The role of management is to add value to resources
- Explain that the role of management is to add value to resources
Managers create value by transforming inputs into outputs of greater value: they do this by developing competencies within the organization that, by constantly adding value (however measured) to resources, are able to survive and prosper. The concept of creating value is subjective and open to different interpretations. Managers work in an infinite variety of settings.
2. Give examples of management as a universal human activity and as a distinct role
Management is an activity that everyone undertakes to some extent as they manage their lives. In another sense management is an activity within organizations, conducted in varying degrees by many people. It is not exclusive to those called ‘managers’. People create a distinct role when they separate the work itself from the management of that work and allocate the tasks to others. The distinction between management and non-management work is fluid and the result of human action.
3. Compare the roles of general, functional, line, staff and project managers, and entrepreneurs:
General managers are responsible for a complete business or a unit within it. they depend on functional managers who can be either in charge of line departments meeting customer needs, such as manufacturing and sales or in staff departments such as finance that provide advice or services to line managers. Project managers are in charge of temporary activities usually directed at implementing change. entrepreneurs create new businesses, or new ventures in existing ones, to exploit opportunities.
- Explain how managers influence others to add value to resources through:
- The processes of managing. rosemary Stewart drew attention to the fragmented and interrupted nature of management work, while Mintzberg identified ten management roles – grouped as informational, interpersonal and decisional. Luthans and more recently Moser found that successful managers were likely to be those who networked widely with people inside and outside of the organization.
- The tasks (or content) of managing. Planning develops the broad direction of an organization’s work, to meet customer expectations, taking into account internal capabilities. Organizing is the activity of deciding how to deploy resources to meet plans, while leading seeks to ensure that people work with commitment. Control monitors activity against plans so that people can adjust either if required.
- The contexts within which people work. The internal context consists of eight elements that help or hinder the manager – objectives, technology, business processes, finance, structure, culture, power and people. The historical context also influences events, as does the external context of competitive and general environments.
- Explain the elements of critical thinking and understand how to use these to develop your networking skills:
- Critical thinking is a positive approach to studying, as it encourages people to develop the skills of identifying and challenging assumptions, recognising the importance of context, imagining and exploring alternatives and seeing the limitations of an idea.

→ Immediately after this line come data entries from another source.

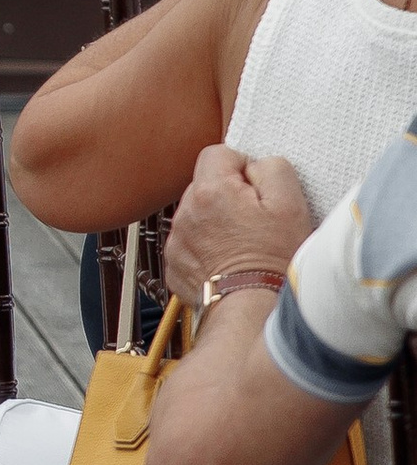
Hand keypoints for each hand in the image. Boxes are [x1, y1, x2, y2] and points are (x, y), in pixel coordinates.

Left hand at [161, 142, 315, 305]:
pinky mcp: (175, 265)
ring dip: (216, 223)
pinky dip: (207, 248)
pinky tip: (229, 261)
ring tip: (243, 244)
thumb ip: (272, 168)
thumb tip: (255, 164)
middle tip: (254, 222)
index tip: (257, 190)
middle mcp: (185, 213)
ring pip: (197, 215)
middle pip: (205, 185)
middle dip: (229, 195)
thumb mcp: (290, 204)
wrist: (254, 311)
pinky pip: (190, 244)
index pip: (218, 153)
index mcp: (210, 191)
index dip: (242, 167)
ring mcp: (177, 241)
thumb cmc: (274, 262)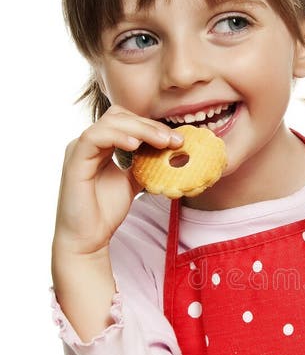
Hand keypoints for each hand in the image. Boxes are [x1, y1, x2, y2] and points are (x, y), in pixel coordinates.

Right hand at [53, 106, 182, 259]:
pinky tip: (136, 145)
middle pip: (120, 116)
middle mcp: (89, 142)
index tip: (178, 139)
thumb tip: (170, 153)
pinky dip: (118, 136)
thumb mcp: (133, 182)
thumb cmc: (106, 212)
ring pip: (110, 122)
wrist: (88, 238)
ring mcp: (79, 149)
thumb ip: (144, 164)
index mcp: (101, 145)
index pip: (127, 121)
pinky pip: (94, 137)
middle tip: (176, 140)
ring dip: (141, 129)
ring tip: (163, 142)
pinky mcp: (74, 160)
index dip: (153, 126)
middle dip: (150, 125)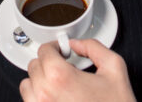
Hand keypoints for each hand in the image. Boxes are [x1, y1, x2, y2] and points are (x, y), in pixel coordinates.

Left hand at [20, 40, 135, 101]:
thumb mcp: (114, 68)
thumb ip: (94, 47)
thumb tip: (77, 44)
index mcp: (61, 77)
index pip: (44, 51)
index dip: (55, 47)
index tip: (62, 51)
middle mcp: (46, 95)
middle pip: (34, 66)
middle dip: (49, 63)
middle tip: (64, 67)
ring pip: (27, 85)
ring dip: (40, 80)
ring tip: (58, 83)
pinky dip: (38, 97)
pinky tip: (55, 97)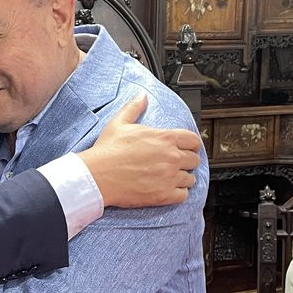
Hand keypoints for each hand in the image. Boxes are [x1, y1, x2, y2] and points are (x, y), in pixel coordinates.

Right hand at [77, 94, 200, 207]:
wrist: (97, 176)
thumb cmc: (107, 151)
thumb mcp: (119, 123)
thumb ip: (134, 108)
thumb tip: (142, 97)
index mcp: (165, 138)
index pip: (193, 140)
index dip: (191, 144)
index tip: (186, 147)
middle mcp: (171, 157)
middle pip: (194, 159)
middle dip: (187, 160)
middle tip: (176, 162)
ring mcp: (169, 177)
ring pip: (190, 178)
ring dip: (183, 177)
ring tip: (172, 177)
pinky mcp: (164, 195)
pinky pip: (183, 195)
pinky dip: (179, 193)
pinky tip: (169, 189)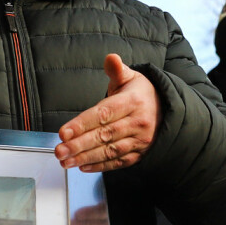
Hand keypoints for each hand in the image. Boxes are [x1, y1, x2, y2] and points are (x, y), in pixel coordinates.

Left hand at [55, 54, 159, 171]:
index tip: (64, 132)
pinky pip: (118, 162)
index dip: (82, 124)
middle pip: (105, 135)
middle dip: (79, 144)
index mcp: (133, 102)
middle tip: (59, 150)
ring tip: (66, 161)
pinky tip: (83, 166)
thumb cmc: (141, 94)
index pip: (104, 113)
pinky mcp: (139, 154)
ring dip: (86, 157)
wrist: (166, 111)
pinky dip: (100, 166)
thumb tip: (111, 58)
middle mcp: (138, 122)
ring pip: (110, 151)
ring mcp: (139, 140)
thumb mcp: (131, 77)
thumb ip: (117, 70)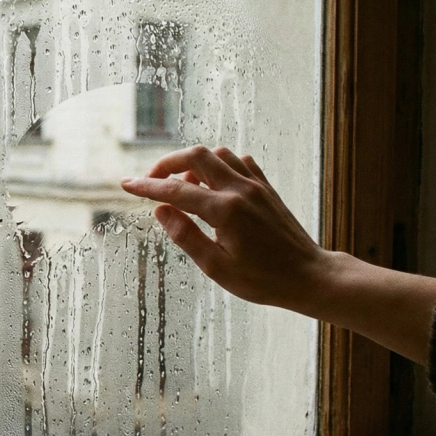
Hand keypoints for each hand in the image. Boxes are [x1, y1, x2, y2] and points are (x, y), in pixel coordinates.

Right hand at [120, 145, 328, 309]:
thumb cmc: (263, 280)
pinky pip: (239, 162)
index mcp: (225, 211)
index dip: (147, 187)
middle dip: (168, 163)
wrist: (309, 276)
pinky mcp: (267, 188)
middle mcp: (241, 190)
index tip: (126, 184)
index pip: (176, 191)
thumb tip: (161, 211)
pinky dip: (219, 165)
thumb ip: (185, 235)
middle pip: (196, 156)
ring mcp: (256, 186)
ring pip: (218, 154)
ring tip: (183, 188)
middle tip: (152, 181)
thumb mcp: (216, 267)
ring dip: (194, 164)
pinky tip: (213, 185)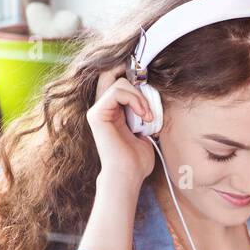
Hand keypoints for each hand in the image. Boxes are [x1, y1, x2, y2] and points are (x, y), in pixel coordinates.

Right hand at [87, 68, 156, 183]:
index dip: (136, 81)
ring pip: (119, 82)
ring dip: (140, 97)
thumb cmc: (137, 160)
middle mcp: (102, 109)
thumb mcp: (145, 132)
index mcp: (112, 112)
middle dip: (137, 83)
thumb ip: (144, 114)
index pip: (119, 82)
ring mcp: (97, 110)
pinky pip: (117, 91)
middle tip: (149, 102)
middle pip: (115, 75)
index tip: (152, 98)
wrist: (128, 174)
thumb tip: (153, 101)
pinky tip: (143, 115)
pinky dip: (134, 100)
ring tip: (148, 116)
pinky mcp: (96, 114)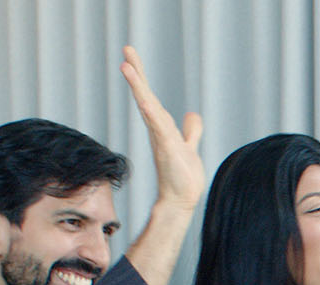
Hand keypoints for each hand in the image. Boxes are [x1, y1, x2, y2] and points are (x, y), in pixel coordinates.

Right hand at [119, 46, 205, 213]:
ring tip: (127, 66)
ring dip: (138, 86)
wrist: (181, 200)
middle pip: (145, 95)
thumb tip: (192, 115)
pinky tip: (144, 100)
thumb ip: (191, 131)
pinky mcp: (167, 148)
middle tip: (126, 50)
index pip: (150, 96)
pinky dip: (150, 112)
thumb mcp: (190, 146)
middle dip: (136, 72)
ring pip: (148, 106)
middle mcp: (157, 129)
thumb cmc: (182, 176)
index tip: (131, 57)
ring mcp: (161, 137)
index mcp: (162, 126)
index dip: (142, 77)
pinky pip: (158, 126)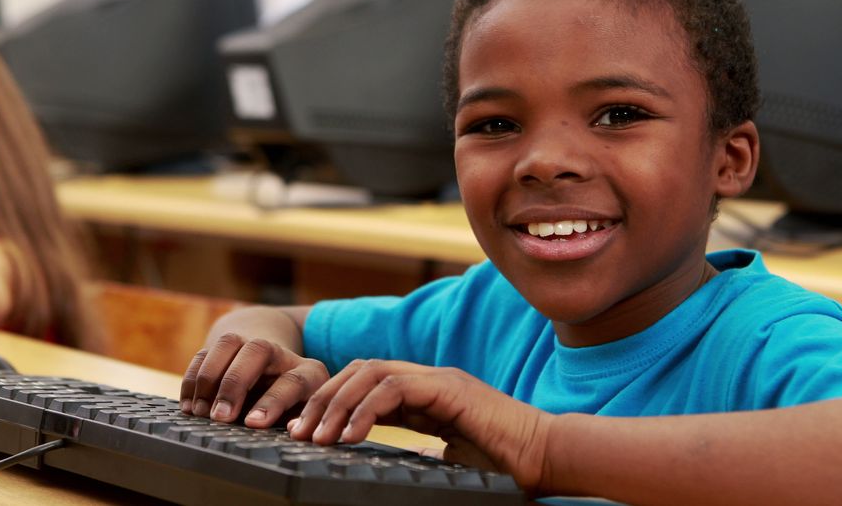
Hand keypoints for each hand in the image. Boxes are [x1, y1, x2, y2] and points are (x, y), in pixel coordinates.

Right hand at [180, 332, 328, 427]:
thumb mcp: (303, 415)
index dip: (272, 402)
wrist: (278, 371)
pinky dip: (192, 379)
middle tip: (219, 417)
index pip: (293, 381)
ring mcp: (249, 343)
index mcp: (308, 372)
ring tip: (199, 412)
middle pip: (259, 350)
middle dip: (235, 383)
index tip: (252, 424)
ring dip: (209, 378)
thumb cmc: (294, 407)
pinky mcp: (224, 345)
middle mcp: (279, 352)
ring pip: (229, 343)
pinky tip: (189, 405)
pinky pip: (204, 353)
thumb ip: (298, 422)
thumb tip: (293, 430)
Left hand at [287, 359, 553, 492]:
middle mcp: (428, 378)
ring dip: (336, 403)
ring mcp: (438, 378)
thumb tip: (389, 469)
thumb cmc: (505, 465)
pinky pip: (394, 388)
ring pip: (370, 372)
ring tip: (315, 436)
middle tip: (295, 431)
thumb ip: (421, 455)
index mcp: (425, 394)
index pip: (365, 383)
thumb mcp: (448, 460)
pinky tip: (349, 435)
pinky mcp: (449, 387)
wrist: (546, 458)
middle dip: (321, 399)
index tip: (303, 432)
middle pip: (359, 370)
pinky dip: (364, 410)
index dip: (331, 403)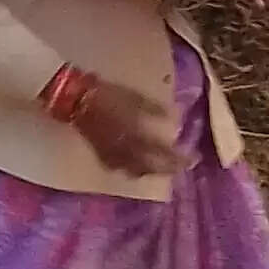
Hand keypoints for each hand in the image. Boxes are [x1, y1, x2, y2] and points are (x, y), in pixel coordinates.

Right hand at [70, 79, 186, 180]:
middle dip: (168, 169)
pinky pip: (121, 168)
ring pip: (136, 171)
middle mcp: (127, 152)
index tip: (193, 159)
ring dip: (151, 172)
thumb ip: (154, 112)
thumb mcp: (136, 99)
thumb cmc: (107, 96)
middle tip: (181, 167)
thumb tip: (171, 120)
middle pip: (152, 168)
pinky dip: (133, 169)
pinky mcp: (101, 155)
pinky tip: (135, 166)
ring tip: (160, 169)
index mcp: (137, 138)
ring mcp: (112, 156)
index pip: (163, 154)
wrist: (75, 100)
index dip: (179, 158)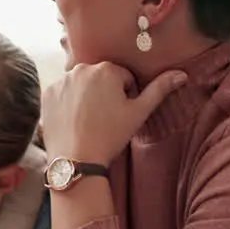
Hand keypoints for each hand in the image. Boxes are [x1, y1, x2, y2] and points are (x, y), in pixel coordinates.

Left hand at [40, 62, 187, 165]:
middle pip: (100, 78)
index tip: (120, 115)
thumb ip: (159, 89)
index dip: (125, 97)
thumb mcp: (139, 113)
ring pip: (81, 85)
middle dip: (105, 94)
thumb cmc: (110, 136)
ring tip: (89, 122)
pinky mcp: (48, 93)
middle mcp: (82, 68)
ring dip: (86, 97)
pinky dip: (68, 104)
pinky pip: (63, 93)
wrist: (77, 160)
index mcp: (107, 69)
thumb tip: (181, 74)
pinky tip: (73, 122)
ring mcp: (62, 80)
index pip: (123, 78)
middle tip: (105, 120)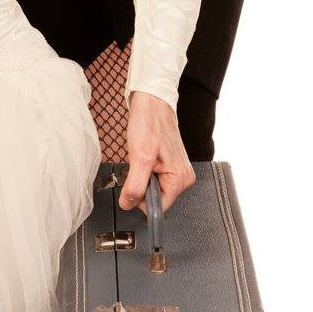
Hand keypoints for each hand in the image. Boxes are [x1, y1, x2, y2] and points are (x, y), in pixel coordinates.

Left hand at [118, 90, 195, 213]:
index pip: (158, 208)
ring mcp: (178, 171)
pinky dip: (144, 170)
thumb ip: (135, 185)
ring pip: (152, 188)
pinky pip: (153, 178)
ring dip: (141, 177)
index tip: (134, 181)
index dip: (140, 199)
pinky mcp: (171, 165)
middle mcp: (183, 178)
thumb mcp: (139, 157)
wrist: (151, 103)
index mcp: (180, 179)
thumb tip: (128, 205)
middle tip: (138, 165)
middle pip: (155, 198)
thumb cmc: (149, 124)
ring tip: (141, 158)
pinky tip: (144, 156)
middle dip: (141, 185)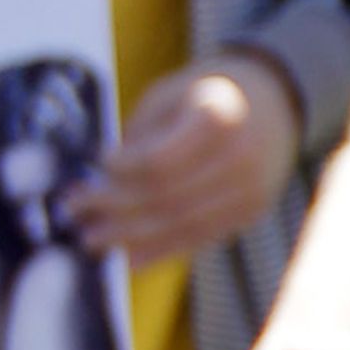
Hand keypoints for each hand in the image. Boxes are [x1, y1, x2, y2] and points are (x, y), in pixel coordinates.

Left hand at [74, 52, 301, 265]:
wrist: (276, 103)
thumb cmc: (209, 93)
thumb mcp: (173, 92)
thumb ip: (141, 134)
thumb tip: (103, 183)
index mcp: (218, 117)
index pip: (159, 160)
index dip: (122, 169)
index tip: (97, 163)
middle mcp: (240, 158)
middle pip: (167, 197)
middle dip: (114, 208)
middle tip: (74, 210)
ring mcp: (250, 191)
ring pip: (180, 224)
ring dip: (131, 236)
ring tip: (92, 238)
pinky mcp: (251, 213)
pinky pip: (200, 238)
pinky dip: (162, 250)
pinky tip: (129, 256)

- Developing networking skills is likely to be more effective if a manager questions the assumption that networking is always appropriate, and whether or not their context encourages the practice or not. They are also likely to benefit more if they seek alternative ways to network, and are conscious of the possible limitations of the practice.
- Integrating themes
- Entrepreneurship. research by Shaw (2006) shows that entrepreneurs depend very heavily on a network of informal contacts to get things done.
- Sustainability. Adding value has traditionally been measured primarily in economic terms, but can also be measured by ‘the triple bottom line’ – profit, people, planet.
- Internationalisation is a pervasive theme in discussing management, and affects eachaspect of the management role.
- Public criticism of corporate scandals and failures has increased interest in corporate governance methods, which are intended to oversee the activities of management.